Material provided
-------

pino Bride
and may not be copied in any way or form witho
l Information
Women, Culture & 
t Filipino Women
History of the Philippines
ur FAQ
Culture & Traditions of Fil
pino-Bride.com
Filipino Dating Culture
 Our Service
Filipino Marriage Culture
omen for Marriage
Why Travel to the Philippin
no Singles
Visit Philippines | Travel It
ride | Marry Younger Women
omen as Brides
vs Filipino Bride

-------

Aim of the exercise
Quote every record above exactly.

Written solution
pino Bride
and may not be copied in any way or form witho
l Information
Women, Culture & 
t Filipino Women
History of the Philippines
ur FAQ
Culture & Traditions of Fil
pino-Bride.com
Filipino Dating Culture
 Our Service
Filipino Marriage Culture
omen for Marriage
Why Travel to the Philippin
no Singles
Visit Philippines | Travel It
ride | Marry Younger Women
omen as Brides
vs Filipino Bride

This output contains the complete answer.